= The records =
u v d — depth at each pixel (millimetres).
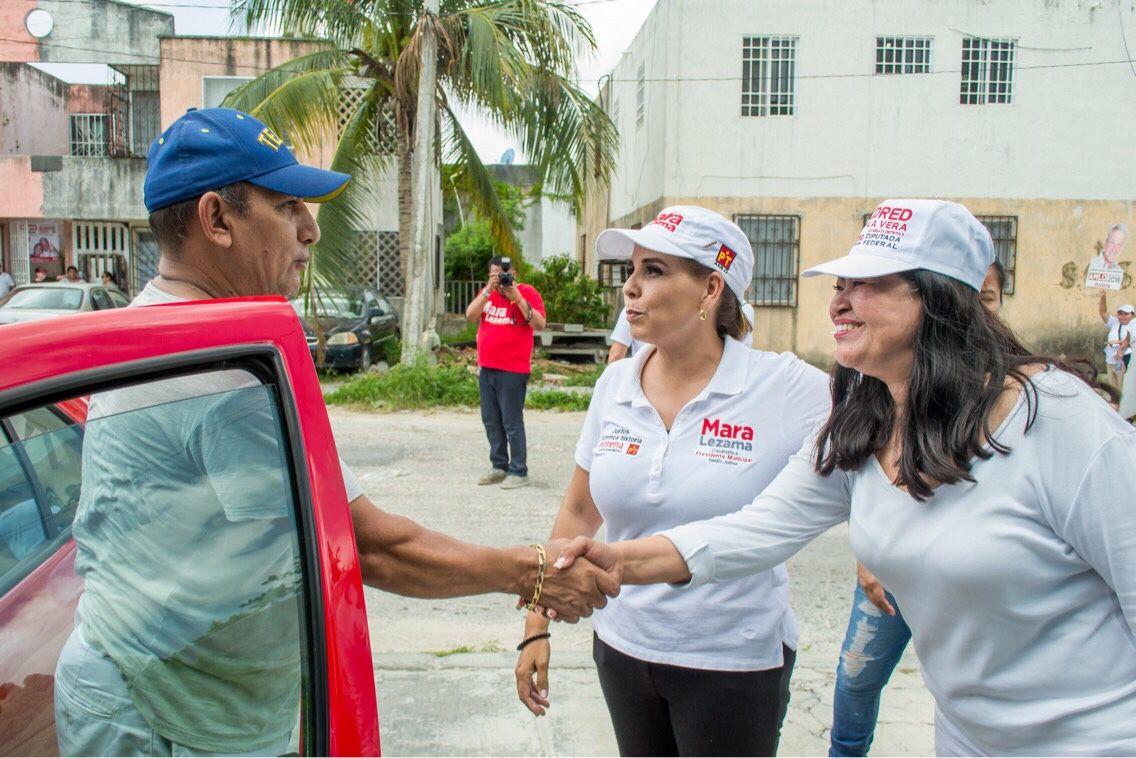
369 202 17078
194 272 1662
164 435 1215
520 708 3518
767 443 2137
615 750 3232
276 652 1289
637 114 18609
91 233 20406
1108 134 15867
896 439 1667
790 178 15797
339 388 12047
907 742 3352
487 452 8781
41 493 1156
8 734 1137
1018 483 1489
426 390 11695
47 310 13352
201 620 1264
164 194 1627
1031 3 15562
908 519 1605
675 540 1967
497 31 12008
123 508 1198
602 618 2283
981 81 15773
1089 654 1515
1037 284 16094
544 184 14602
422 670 3842
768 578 2146
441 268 20953
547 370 15578
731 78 15594
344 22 12906
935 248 1570
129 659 1232
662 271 2152
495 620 4461
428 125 12672
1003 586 1505
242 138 1643
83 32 20781
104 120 24234
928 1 15516
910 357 1632
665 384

= Work task =
Write down exactly the span of lines above from the one containing "615 750 3232" to the one containing "935 248 1570", both ends included.

= Result =
615 750 3232
276 652 1289
637 114 18609
91 233 20406
1108 134 15867
896 439 1667
790 178 15797
339 388 12047
907 742 3352
487 452 8781
41 493 1156
8 734 1137
1018 483 1489
426 390 11695
47 310 13352
201 620 1264
164 194 1627
1031 3 15562
908 519 1605
675 540 1967
497 31 12008
123 508 1198
602 618 2283
981 81 15773
1089 654 1515
1037 284 16094
544 184 14602
422 670 3842
768 578 2146
441 268 20953
547 370 15578
731 78 15594
344 22 12906
935 248 1570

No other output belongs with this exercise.